Die meisten EU-Staaten haben sich aus dem Projekt zurückgezogen

An der etwa 100 Kilometer langen Nordgrenze patrouilliert seit Dezember 2007 die so genannte Common Border Force - ein Pilotprojekt unter deutscher Leitung, das die Libanesen an eine moderne, effektive Grenzsicherung heranführen soll. Für den Libanon ist ein solches Konzept Neuland, eine effektive Grenzkontrolle fand bisher nicht statt, die beiden Staaten haben ihre 375 Kilometer lange Grenze noch nicht einmal vollständig demarkiert. Nach dem Krieg mit Israel 2006 forderte die UNO-Resolution 1701 von Beirut aber die Sicherung der Grenzen und die Unterbindung des Waffenschmuggels an die Hisbollah.
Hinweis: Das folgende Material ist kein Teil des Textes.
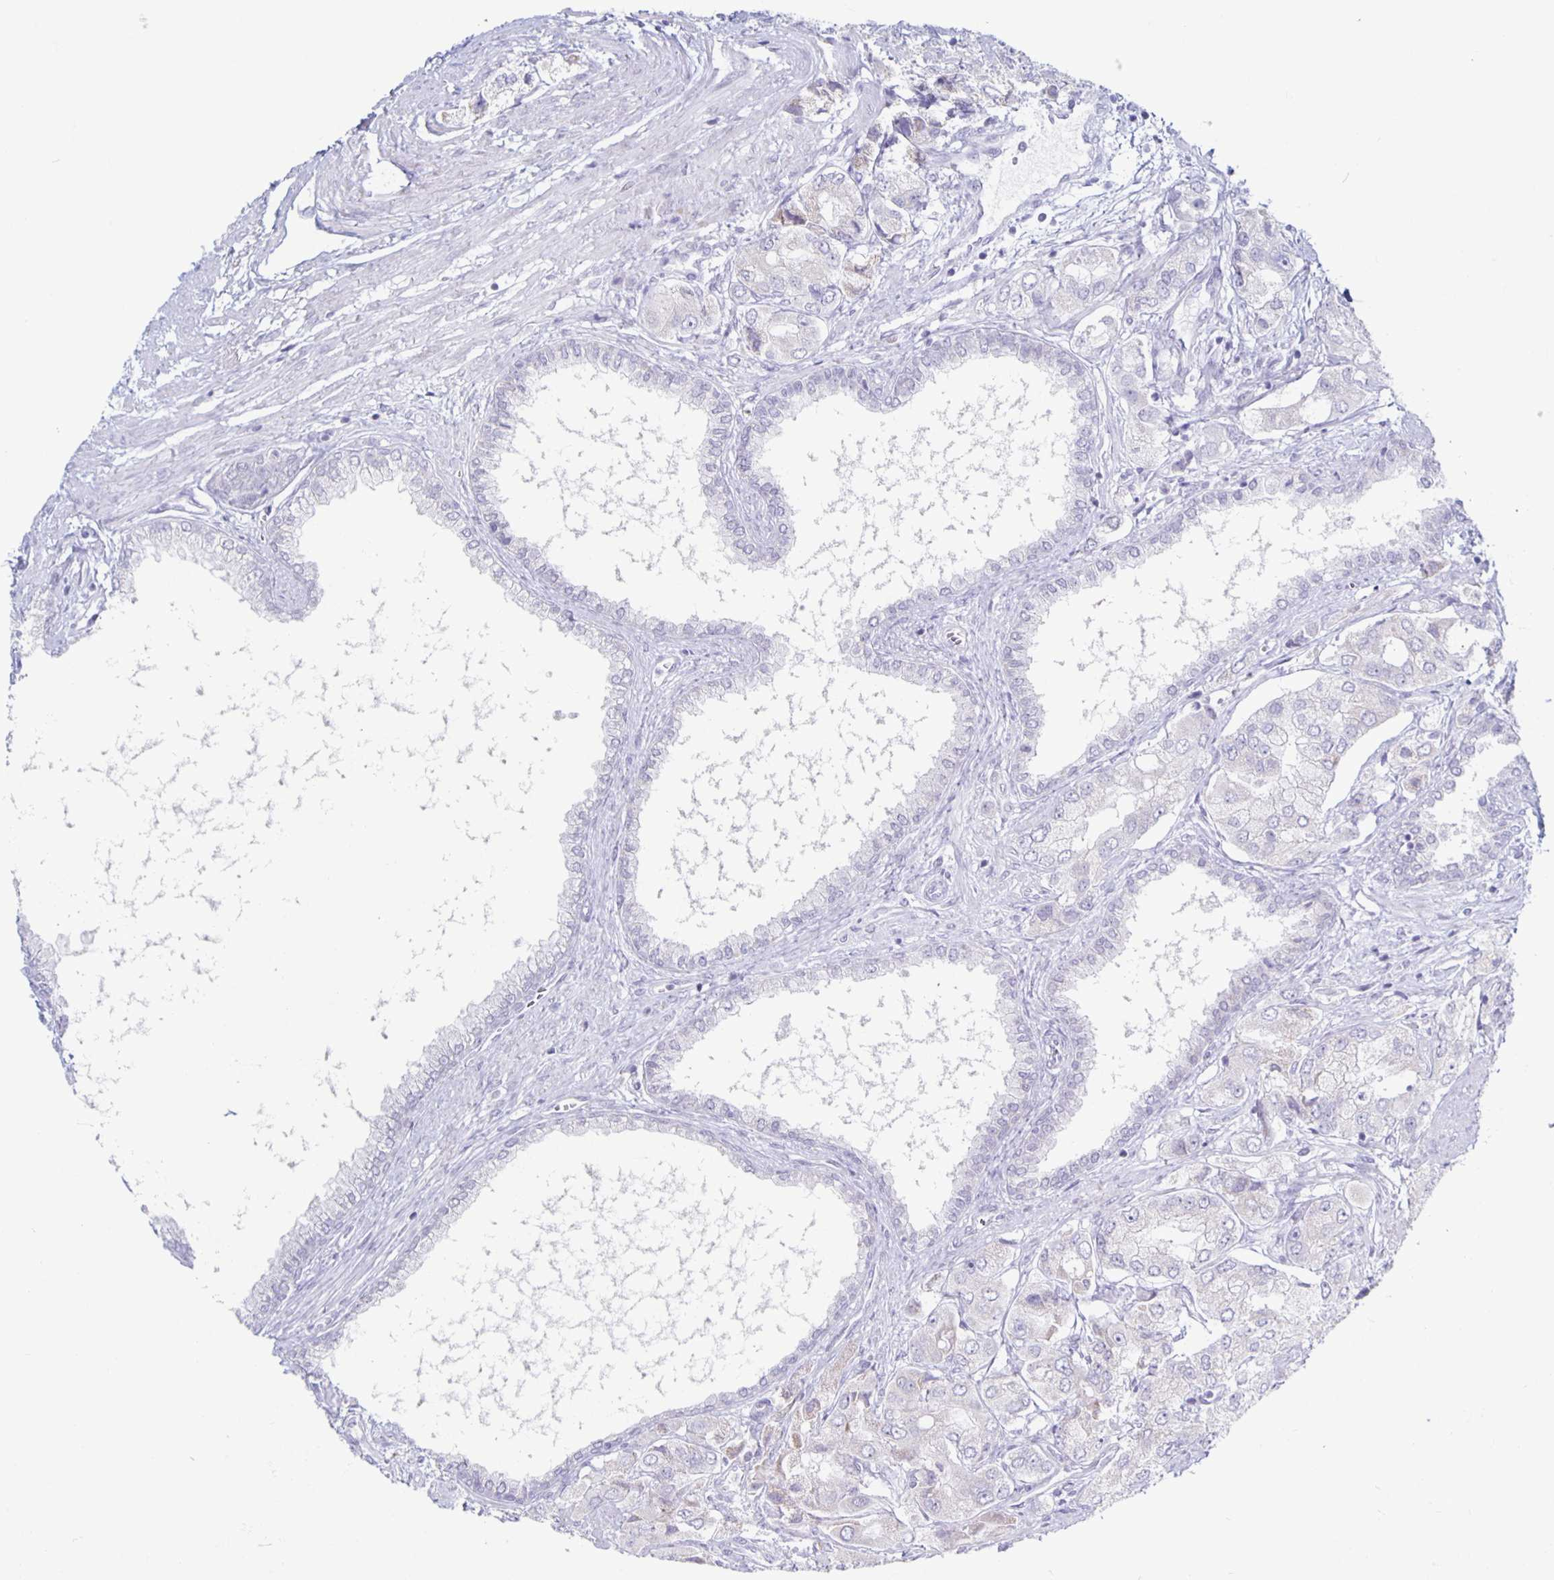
{"staining": {"intensity": "negative", "quantity": "none", "location": "none"}, "tissue": "prostate cancer", "cell_type": "Tumor cells", "image_type": "cancer", "snomed": [{"axis": "morphology", "description": "Adenocarcinoma, Low grade"}, {"axis": "topography", "description": "Prostate"}], "caption": "The immunohistochemistry photomicrograph has no significant staining in tumor cells of prostate low-grade adenocarcinoma tissue. The staining was performed using DAB (3,3'-diaminobenzidine) to visualize the protein expression in brown, while the nuclei were stained in blue with hematoxylin (Magnification: 20x).", "gene": "CT45A5", "patient": {"sex": "male", "age": 69}}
Die Bundesregierung bot Hilfe an, entwickelte das Grenzprojekt, das auch von anderen EU-Staaten sowie den USA unterstützt wurde. Es sieht eine Zusammenarbeit zwischen dem libanesischen Zoll, der Armee, dem Geheimdienst sowie den internen Sicherheitskräften vor, die bislang völlig unabhängig voneinander agierten. Zudem wurden den Libanesen modernes Equipment zur Verfügung gestellt und Trainingseinheiten abgehalten. Doch das Ergebnis sei sehr mager, sagen westliche Diplomaten. So mager, dass sich inzwischen die Briten, die USA und die EU aus dem Projekt zurückgezogen haben. Auch ein von UN-Generalsekretär Ban Ki-Moon entsandtes Team zur Überprüfung der Fortschritte an der Grenze stellte Beirut schlechte Noten aus. In dem Abschlußbericht vom Herbst 2008 heißt es: "Es gibt höchstens vereinzelte Inseln des Fortschritts, aber sie haben keine durchgreifende Wirkung auf die allgemeine Grenzsicherheit. Die libanesische Grenze zu Syrien ist ebenso durchlässig wie sie vor einem Jahr war."
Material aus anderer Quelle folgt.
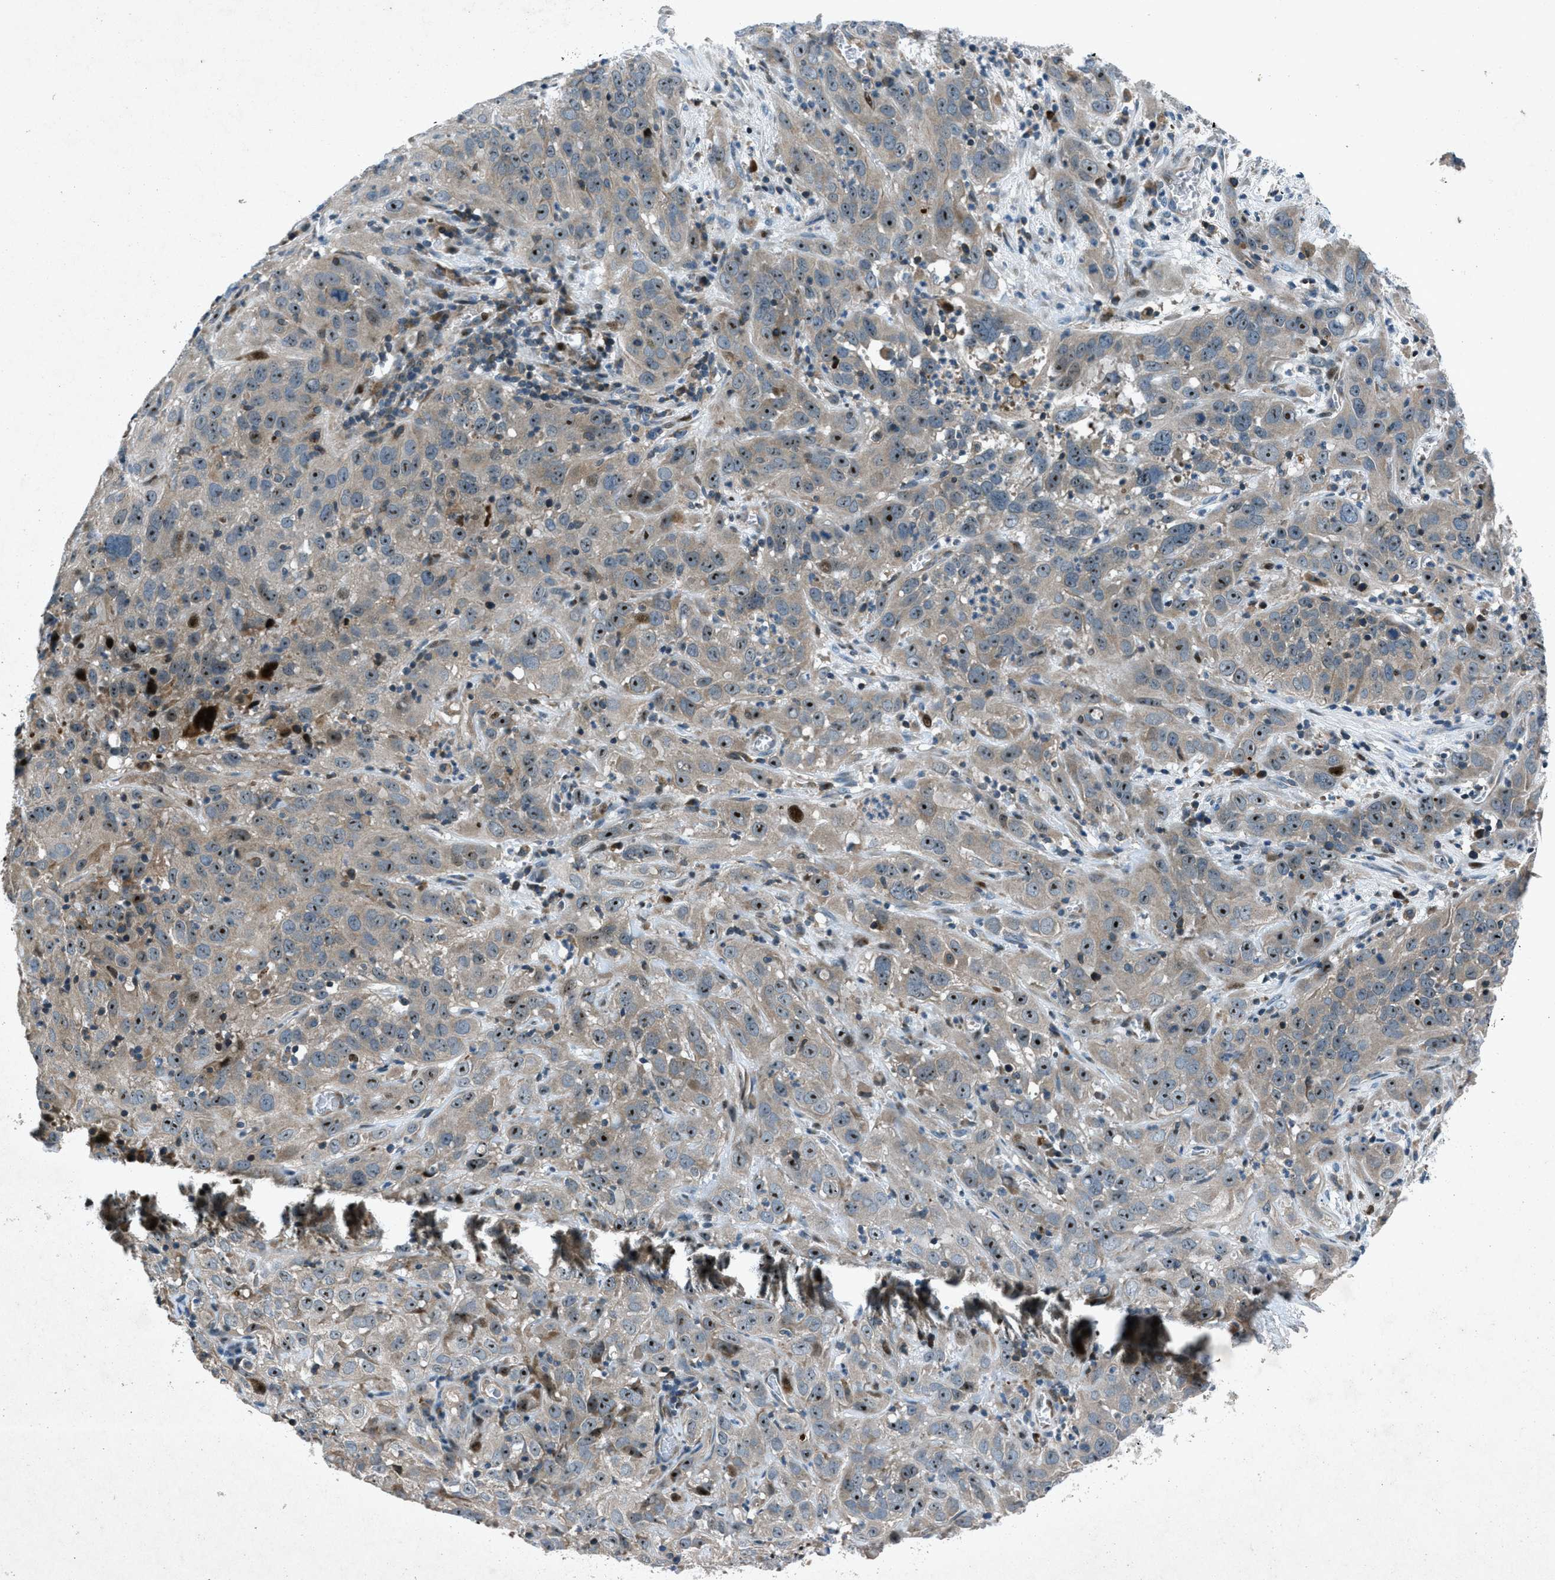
{"staining": {"intensity": "moderate", "quantity": ">75%", "location": "nuclear"}, "tissue": "cervical cancer", "cell_type": "Tumor cells", "image_type": "cancer", "snomed": [{"axis": "morphology", "description": "Squamous cell carcinoma, NOS"}, {"axis": "topography", "description": "Cervix"}], "caption": "DAB (3,3'-diaminobenzidine) immunohistochemical staining of cervical cancer reveals moderate nuclear protein expression in approximately >75% of tumor cells.", "gene": "CLEC2D", "patient": {"sex": "female", "age": 32}}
"Alles kommt aus Syrien, sogar das Brot"

Hassan und Abdullah Attiyeh, Foto: Birgit Kaspar
Hassan und Abdullah Attiyeh gehen täglich über die Grenze nach Syrien.Bild: DW / Birgit Kaspar

Der libanesische Informationsminister Tarek Mitri beurteilt das Projekt hingegen sehr positiv: "Ich glaube, wir bewegen uns, wenn auch nur langsam, aber das liegt an unseren beschränkten personellen, technischen und wirtschaftlichen Ressourcen." Beirut will das Grenzprojekt nun um weitere 100 Kilometer Richtung Südosten ausdehnen. Das wird derzeit nur noch von Deutschland, das bislang rund 20 Millionen Euro investiert hat, und Dänemark unterstützt. Und das, obwohl ein zuvor als Bedingung eingefordertes umfassendes Strategiepapier der libanesischen Regierung nebst Umsetzungsplan bisher nicht vorgelegt wurde. Einige westliche Diplomaten schließen daraus, den Libanesen fehle der politische Wille zur Grenzsicherung. Auch die deutsche Projektleitung sieht Defizite. Dass die Bundesregierung dennoch weitermacht, liege vor allem daran, dass Kanzlerin Angela Merkel beim libanesischen Premier Fuad Siniora persönlich im Wort stehe, heißt es aus diplomatischen Quellen.

Die israelische Regierung warnt unterdessen, dass sie sich gezwungen sehen könnte, selbst aktiv zu werden, falls der Waffenschmuggel an die Hisbollah nicht unterbunden und die Grenze zu Syrien sicherer werde. Dieser Waffenschmuggel konzentriert sich zwar vor allem auf den südlichen Teil der Grenze, doch für das gesamte Grenzgebiet gilt: Solange sich die Lebensrealitäten für die Menschen nicht ändern und eine Zusammenarbeit mit Damaskus ausbleibt, wird sich an der Durchlässigkeit der Grenze nichts ändern. Hassan Atiyeh, der Besitzer eines Kramladens im Grenzdorf Knaisseh im Wadi Khaled bekennt, er gehe wenigstens einmal am Tag über die grüne Grenze nach Syrien. "Wir können nicht einen Moment ohne die Syrer leben, alles kommt von dort. Diese Gasflasche, das Dieselfass, sogar dieses Brot - alles kommt von den Syrern." Und wo es Wege für Gasflaschen, Diesel und Lebensmittel gibt, finden sich eben auch Wege für Waffen.